Berlin May / Sept 2012

Berlin is bit of a hothouse metropole, industrious in the production of practices that cater sociologically to both the new hipster and the old community. A treasure trove of urban gardens and bio-supermarkets. Ecology, market and economy conflate in distinctive Berliner ways to create multiple nodes for citizen participation. The city of pop-ups and pioneering use of space is now the no.1 for social media start-ups. Productive paradigms extend through the city. The Farming the City exhibition is at the Kunstraum Kreuzberg.
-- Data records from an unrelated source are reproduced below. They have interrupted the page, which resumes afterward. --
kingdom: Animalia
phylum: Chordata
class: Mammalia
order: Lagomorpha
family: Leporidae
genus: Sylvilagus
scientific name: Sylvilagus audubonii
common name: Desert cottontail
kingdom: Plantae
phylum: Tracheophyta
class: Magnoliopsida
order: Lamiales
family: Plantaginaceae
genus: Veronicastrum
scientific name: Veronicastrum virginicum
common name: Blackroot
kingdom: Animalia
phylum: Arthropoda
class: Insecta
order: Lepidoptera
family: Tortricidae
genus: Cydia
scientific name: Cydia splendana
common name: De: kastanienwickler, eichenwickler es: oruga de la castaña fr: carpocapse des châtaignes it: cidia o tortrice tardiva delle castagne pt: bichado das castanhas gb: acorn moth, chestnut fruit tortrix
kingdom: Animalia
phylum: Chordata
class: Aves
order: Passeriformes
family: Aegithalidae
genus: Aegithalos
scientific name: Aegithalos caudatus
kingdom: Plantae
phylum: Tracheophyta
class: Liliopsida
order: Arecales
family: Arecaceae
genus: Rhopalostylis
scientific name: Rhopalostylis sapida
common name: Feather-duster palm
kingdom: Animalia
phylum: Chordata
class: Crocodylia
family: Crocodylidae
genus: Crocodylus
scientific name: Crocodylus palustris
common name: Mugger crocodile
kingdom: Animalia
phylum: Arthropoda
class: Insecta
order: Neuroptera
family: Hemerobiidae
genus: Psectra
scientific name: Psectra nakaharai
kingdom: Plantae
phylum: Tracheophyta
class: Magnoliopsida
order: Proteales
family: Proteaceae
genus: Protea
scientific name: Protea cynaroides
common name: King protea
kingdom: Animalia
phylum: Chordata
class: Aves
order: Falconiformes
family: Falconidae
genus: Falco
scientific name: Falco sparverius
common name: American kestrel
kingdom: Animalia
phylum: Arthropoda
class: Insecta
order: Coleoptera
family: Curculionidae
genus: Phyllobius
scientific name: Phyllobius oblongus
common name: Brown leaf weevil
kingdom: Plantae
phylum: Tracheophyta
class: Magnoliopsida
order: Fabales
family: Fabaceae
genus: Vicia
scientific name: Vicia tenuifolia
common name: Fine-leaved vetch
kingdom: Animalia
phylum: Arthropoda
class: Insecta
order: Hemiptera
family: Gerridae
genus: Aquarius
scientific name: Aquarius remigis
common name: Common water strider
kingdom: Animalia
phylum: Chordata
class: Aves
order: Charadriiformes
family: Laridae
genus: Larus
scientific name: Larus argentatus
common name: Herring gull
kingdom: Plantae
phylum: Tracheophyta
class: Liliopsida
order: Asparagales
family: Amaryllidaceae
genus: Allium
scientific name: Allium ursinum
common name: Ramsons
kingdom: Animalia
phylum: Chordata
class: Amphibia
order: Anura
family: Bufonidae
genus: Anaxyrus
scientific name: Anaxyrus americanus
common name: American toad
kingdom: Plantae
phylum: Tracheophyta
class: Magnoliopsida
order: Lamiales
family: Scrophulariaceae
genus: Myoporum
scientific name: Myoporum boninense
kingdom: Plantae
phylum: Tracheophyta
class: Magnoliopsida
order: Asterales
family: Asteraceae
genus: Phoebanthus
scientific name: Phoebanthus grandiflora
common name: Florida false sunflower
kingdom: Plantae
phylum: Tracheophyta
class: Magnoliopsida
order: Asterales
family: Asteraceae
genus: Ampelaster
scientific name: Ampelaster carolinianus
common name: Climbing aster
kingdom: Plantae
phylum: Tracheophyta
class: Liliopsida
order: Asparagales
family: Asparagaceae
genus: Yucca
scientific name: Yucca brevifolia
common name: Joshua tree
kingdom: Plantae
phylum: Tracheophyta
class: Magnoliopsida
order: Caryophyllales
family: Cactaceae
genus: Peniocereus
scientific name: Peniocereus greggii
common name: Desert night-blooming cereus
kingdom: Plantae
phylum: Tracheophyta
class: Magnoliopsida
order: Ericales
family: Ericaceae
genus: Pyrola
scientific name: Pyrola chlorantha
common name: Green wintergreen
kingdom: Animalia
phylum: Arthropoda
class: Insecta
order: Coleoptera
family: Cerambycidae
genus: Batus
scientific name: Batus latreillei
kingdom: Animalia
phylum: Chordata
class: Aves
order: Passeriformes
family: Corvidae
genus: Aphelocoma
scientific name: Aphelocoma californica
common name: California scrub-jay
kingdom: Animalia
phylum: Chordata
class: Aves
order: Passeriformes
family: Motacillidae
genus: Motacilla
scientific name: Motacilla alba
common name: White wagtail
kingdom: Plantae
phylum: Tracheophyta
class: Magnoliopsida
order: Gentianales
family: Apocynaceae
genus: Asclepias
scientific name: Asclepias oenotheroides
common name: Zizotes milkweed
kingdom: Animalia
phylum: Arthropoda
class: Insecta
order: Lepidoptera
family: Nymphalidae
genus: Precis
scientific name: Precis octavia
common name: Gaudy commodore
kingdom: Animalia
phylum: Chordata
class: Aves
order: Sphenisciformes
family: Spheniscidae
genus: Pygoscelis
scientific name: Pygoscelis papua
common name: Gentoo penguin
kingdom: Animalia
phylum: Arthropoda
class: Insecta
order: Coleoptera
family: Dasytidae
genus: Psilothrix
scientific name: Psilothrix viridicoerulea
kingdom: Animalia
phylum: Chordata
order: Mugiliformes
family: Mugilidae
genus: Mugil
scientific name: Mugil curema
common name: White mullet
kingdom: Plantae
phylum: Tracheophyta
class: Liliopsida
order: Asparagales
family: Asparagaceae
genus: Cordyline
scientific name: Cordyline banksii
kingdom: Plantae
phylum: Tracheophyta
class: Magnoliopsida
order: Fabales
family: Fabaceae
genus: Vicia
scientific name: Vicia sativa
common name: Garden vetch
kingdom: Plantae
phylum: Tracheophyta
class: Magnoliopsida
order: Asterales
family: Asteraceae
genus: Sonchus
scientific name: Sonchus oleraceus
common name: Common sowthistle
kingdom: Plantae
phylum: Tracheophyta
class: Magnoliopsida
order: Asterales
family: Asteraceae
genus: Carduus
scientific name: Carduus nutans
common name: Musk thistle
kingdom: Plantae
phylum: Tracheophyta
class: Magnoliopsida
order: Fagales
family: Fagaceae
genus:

At Templehof airport, the trailing snakes of raised beds have grown beautifully into plug-in plug-out time-based growing communities.
There is industry and invention in these practices with distinctive aethetics as with the development of learning modules and prototypes at Prinzessinnengarten such as the Lernbaukasten (the modular learning-tool-kit). Tools to help us visualise the invisible processes of nature within the city.
But Prinzessinnengarten as a prototype space of modular nomadic growing finds itself vulnerable against the backdrop of escalating property values and commercial imperatives. The vibrant Opentalk public event in Sept 2012 launched its Let it grow campaign represented by a tuber. The public appeal was for A Model For Forward-Looking and Neighborhood-Oriented City Policies to suggest that 'community initiatives like these provide an opportunity for civic bodies to take on far-reaching and urgent urban issues'. The social networks that such spaces self-produce become concrete realities in the neighbourhood and are not so easily disposable.